■ TUGAS LATIHAN INI
1. Ringkaslah artikel tentang permintaan emas di bawah ini dalam dua kalimat.
2. Tuliskan kembali tanpa perubahan bagian artikel tentang permintaan emas di bawah ini, mulai dari "Kondisi tersebut juga" dan berakhir pada "mulai berangsur normal.".
3. Teruskan artikel tentang permintaan emas di bawah ini, dimulai setelah kalimat terakhirnya.

■ TEKS SUMBER
——————————

Bisnis.com, JAKARTA — Maraknya investor yang berburu emas di pasar spot membuat permintaan akan emas fisik oleh pembeli ritel tradisional di China dan India menurun tajam akibat harga yang terlampau tinggi.
Seperti dilansir dari Bloomberg, arus investasi ke emas exchange traded fund (ETF) terutama di Amerika Utara dan Eropa terus mengalir deras, sejalan dengan investor yang mencari aset safe haven di tengah tekanan wabah Covid-19.
Di saat yang sama, permintaan emas di China dan India yang merupakan pasar emas batangan, emas koin, dan perhiasan terbesar di dunia terpantau sangat rendah akibat penutupan mal dan pembatasan impor akibat pandemi.
Kondisi tersebut juga diperparah oleh harga yang terus meroket, sehingga membuat minat masyarakat menurun. Buntutnya, perdagangan emas fisik sulit untuk normal kembali meski aktivitas perdagangan mulai berangsur normal.
Jika kondisi tersebut terus berlangsung, akan ada dua kemungkinan yang terjadi. Pertama, sokongan terhadap kenaikan harga emas akan hilang karena arus investasi di pasar ETF turun atau, kedua, sebaliknya harga emas bisa naik lebih tinggi jika permintaan di China dan India pulih.
Head of Commodities and Portfolio Manager DWS Investment Management Americas Inc. Darwei Kung memproyeksikan investor AS dan Eropa bakal tetap tertarik pada emas, terlepas dari melemahnya permintaan di Asia.
Baca Juga
"Namun, jika pola pembelian China dan India naik seiring dengan kenaikan harga di pasar ETF, harga emas akan naik lebih tinggi lagi," papar dia seperti dikutip dari Bloomberg, Minggu (5/7/2020)
Berdasarkan riset Goldman Sachs, permintaan investasi akibat kekhawatiran akan gejolak pasar alias mencari aset safe haven telah berkontribusi hingga 18 persen terhadap kenaikan harga emas tahun ini.
Di sisi lain, pembelian yang lebih rendah oleh konsumen di negara berkembang menyumbang sekitar 8 persen. Adapun, pemulihan ekonomi dan pelemahan dolar berpotensi menyokong kenaikan permintaan.

——————————

■ CUPLIKAN DATA
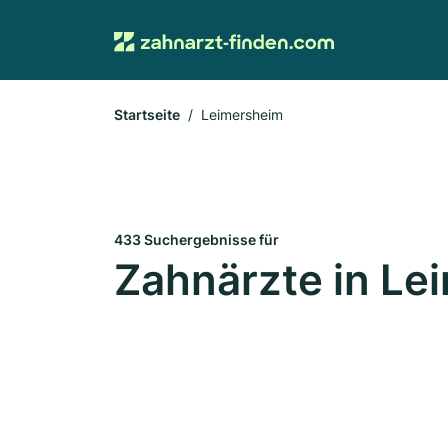
Startseite
Leimersheim
433 Suchergebnisse für
Zahnärzte in Le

——————————

■ JAWABAN DI BAWAH
1. Permintaan emas fisik oleh pembeli ritel di China dan India menurun tajam karena harga yang terlampau tinggi serta penutupan mal dan pembatasan impor akibat pandemi, sementara arus investasi ke ETF emas di Amerika Utara dan Eropa terus mengalir deras. Menurut riset Goldman Sachs, permintaan aset safe haven berkontribusi hingga 18 persen terhadap kenaikan harga emas tahun ini, sedangkan pembelian yang lebih rendah oleh konsumen di negara berkembang menyumbang sekitar 8 persen.

2.
Kondisi tersebut juga diperparah oleh harga yang terus meroket, sehingga membuat minat masyarakat menurun. Buntutnya, perdagangan emas fisik sulit untuk normal kembali meski aktivitas perdagangan mulai berangsur normal.

3.
Meskipun demikian, analis Commerzbank AG Carsten Fritsch menyebut kenaikan harga emas yang terus menerus tetap akan memperburuk permintaan di Asia dan membuat harga emas semakin tergantung pada investor di Barat.
Bloomberg mencatat, harga emas spot telah meningkat 17 persen tahun ini, menutup kuartal kedua dengan dengan reli terbesar dalam lebih dari empat tahun.
Bahkan pada Selasa (30/6/2020) emas berjangka di Comex mencapai level US$ 1.800 per troy ounce untuk pertama kalinya sejak 2011.
Kenaikan ini tak memberikan dorongan yang signifikan pada para investor di Asia, meskipun di saat yang sama perekonomian telah dibuka kembali. Pasalnya, lockdown membuat banyak orang kehilangan pekerjaan dan pelemahan ekonomi membuat masyarakat menahan pengeluaran.
Konsultan logam mulia Metals Focus Ltd. memperkirakan penurunan 23 persen untuk konsumsi perhiasan emas Cina pada 2020, sementara permintaan India diperkirakan turun 36 persen.
Sebaliknya, permintaan emas ETF melonjak karena kekhawatiran atas prospek ekonomi, peringkat negatif dan penurunan nilai mata uang setelah langkah-langkah stimulus global besar-besaran mendorong investor mencari safe haven.
Berdasarkan data Bloomberg, total kepemilikan emas fisik dalam ETF telah meningkat lebih dari 600 ton tahun ini, dan arus masuk ke pasar ETF melampaui pembelian ritel di Cina dan India pada kuartal pertama untuk pertama kalinya sejak 2009.